The recent FDA approval of Aphexda combined with filgrastim improved the collection of stem cells in patients with multiple myeloma.
Stem cell transplantation is an important treatment method for patients with multiple myeloma, and the recent Food and Drug Administration approval of Aphexda (motixafortide) plus Filgrastim (G-CSF) is improving the stem cell collection process that occurs before the procedure, an expert said.
Aphexda is a drug that, “in combination with filgrastim, enables mobilization of hematopoietic stem cells to the peripheral blood for collection and subsequent autologous stem cell transplantation in patients with multiple myeloma,” according to BioLineRx in a recent news release.
“There was no doubt that when the two drugs were given together, the key important findings is that they were able to collect more stem cells in a shorter period of time than had we just use the (filgrastim). It's important to patients if they're going to go through a transplant to collect enough cells so that they can do a transplant. Typically we actually try to collect enough for two transplants in case we may do a second one either immediately or later,” Dr. Joseph Mikhael, Professor, Applied Cancer Research and Drug Discovery, Translational Genomics Research Institute (TGen), City of Hope Cancer Center Chief Medical Officer, International Myeloma Foundation Consultant Hematologist and Director, Myeloma Research, Phase 1 Program, HonorHealth Research Institute and Adjunct Professor, College of Health Solutions, Arizona State University, explained in an interview with CURE®.
These results were found in the phase 3 GENESIS trial that analyzed the benefits of Aphexda in combination with filgrastim versus filgrastim in combination with a placebo in patients with multiple myeloma.
Results from the study showed that patients treated with Aphexda in combination with filgrastim 92.5% achieved the goal of collecting over six million hematopoietic stem cells after two procedures, while the in the placebo group, only 26.2% were able to have six million or more cells. After one procedure, 88.8% of patients in the Alphexda group reached that stem cell goal, versus 9.5% in the placebo group.
“These drugs are used in the process of autologous stem cell transplant after a patient has already had their induction treatment. Meaning we give various drugs to patients when they're first diagnosed to bring their disease levels down, we want to remove out of the system as much as possible those myeloma cells that live in the bone marrow, so it actually is very important that patients are treated. We like to see at least a certain improvement in depth of response, which we know is going to make it easier to free up those stem cells out of the bone marrow. They're less surrounded by these myeloma cells,” Mikhael said. “We don't typically just do this right off the start; we do this after a patient has undergone their induction regimen and they're preparing for their stem cell transplant. So that process is: give an induction regimen as we call it to induce a form of remission. Then we mobilize the stem cells from the patient and collect them, and then thereafter, we give them the chemotherapy and give them their stem cells back.”

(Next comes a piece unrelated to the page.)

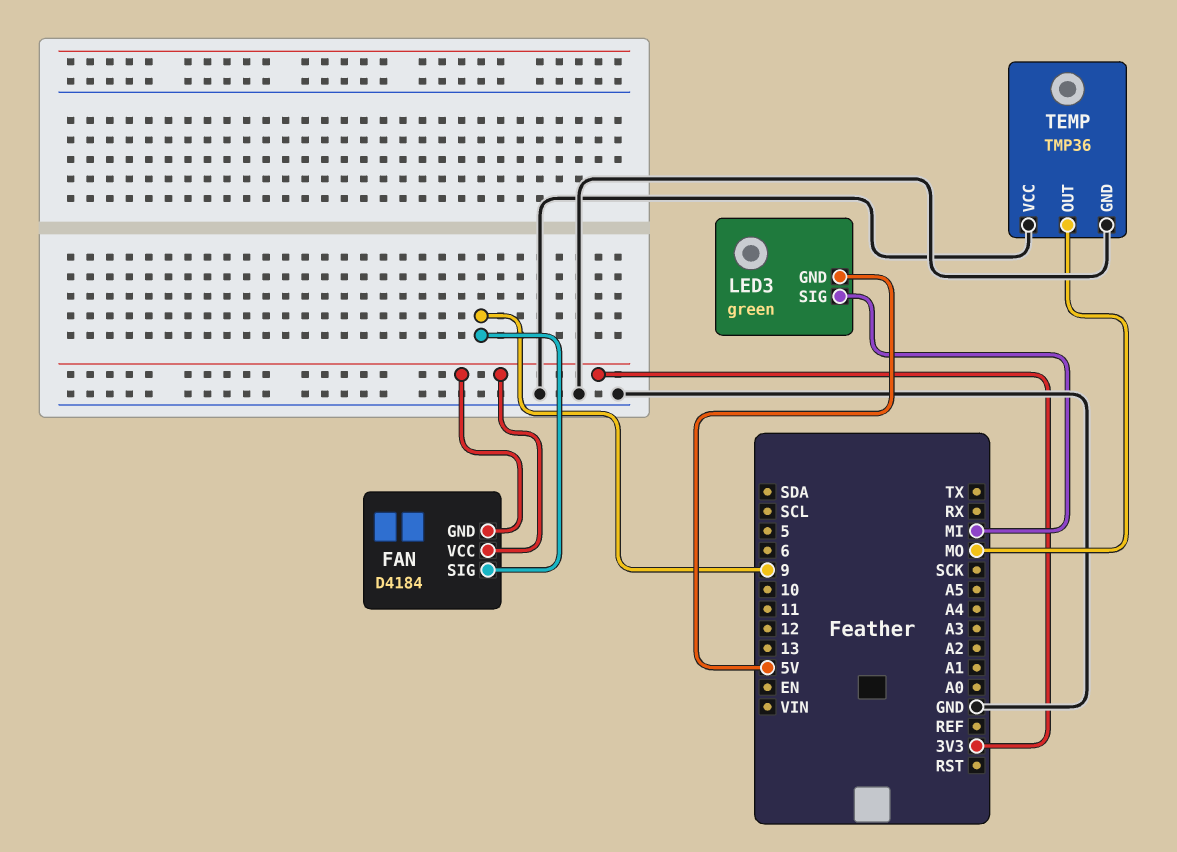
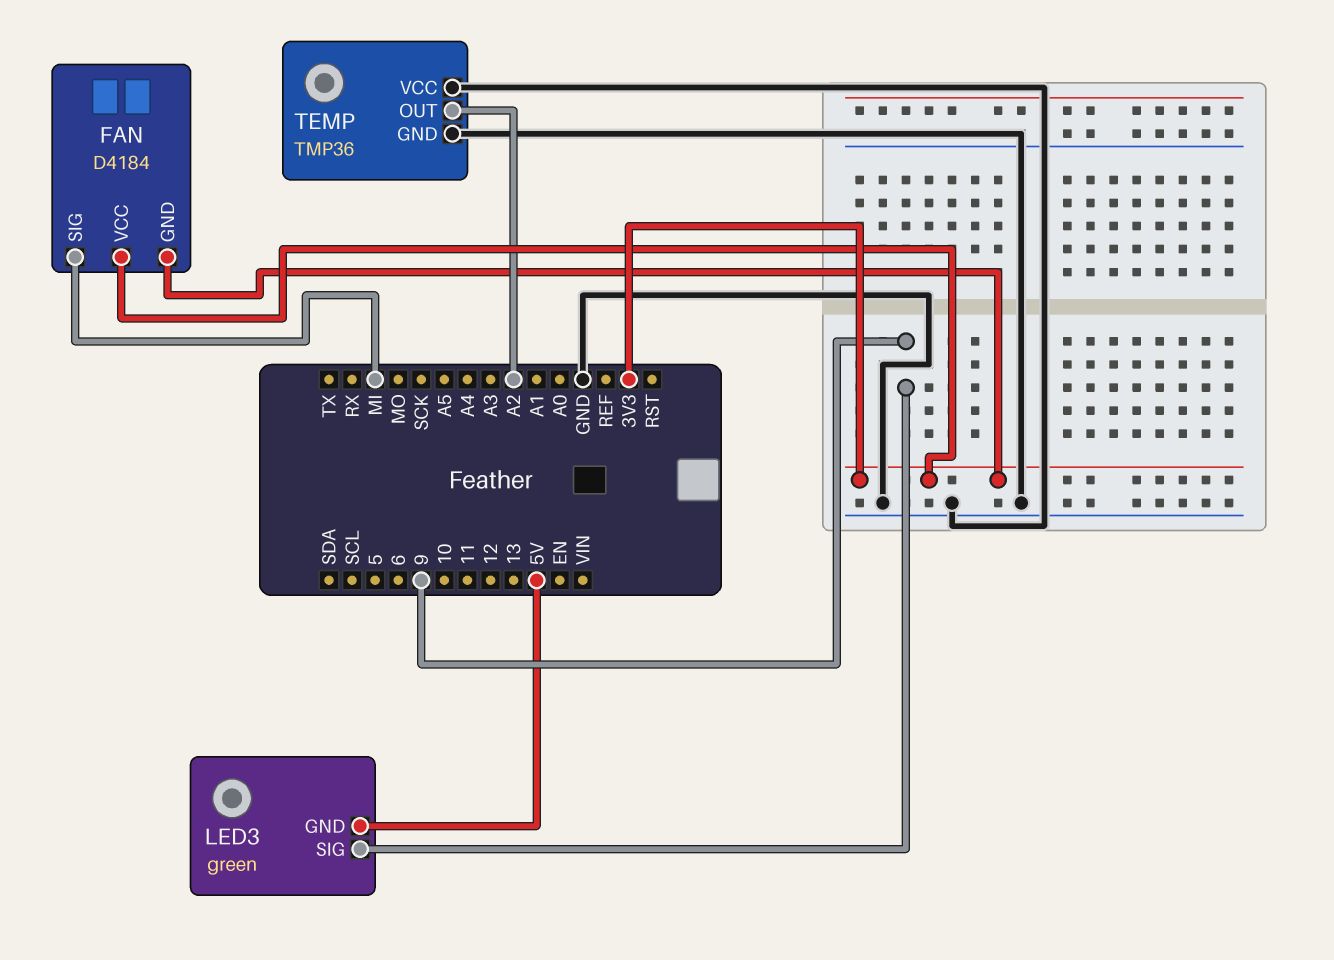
FAN pin SIG: 9 -> MI
LED3 pin SIG: MI -> 9
TEMP pin OUT: MO -> A2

Small side effects have been notified for the regimen, but overall, it tends to show signs of being a well-tolerated agent.
“The most common things are because the drug is given into the skin, people can get a skin reaction. There can be some discomfort, some swelling, some redness, some itchiness in the area. There are also some patients that can experience some diarrhea,” stated Mikhael.
When it comes to stem cell mobilization, patients should always speak up to their health care team and establish a solid understanding of their disease and its treatments, according to Mikhael.
“I think it's always important for patients to be informed — knowledge is power. When they're informed of which agents their transplant center uses, what are the expected timelines, where the expected side effects they should be looking for are? Patients do also experience a little bit of pain in their bones as those stem cells come out. And sometimes that has been mistaken for someone having a heart attack when they just have pain in the bone of their sternum. Having that ongoing discussion with their health care team is really important for patients,” explained Mikhael.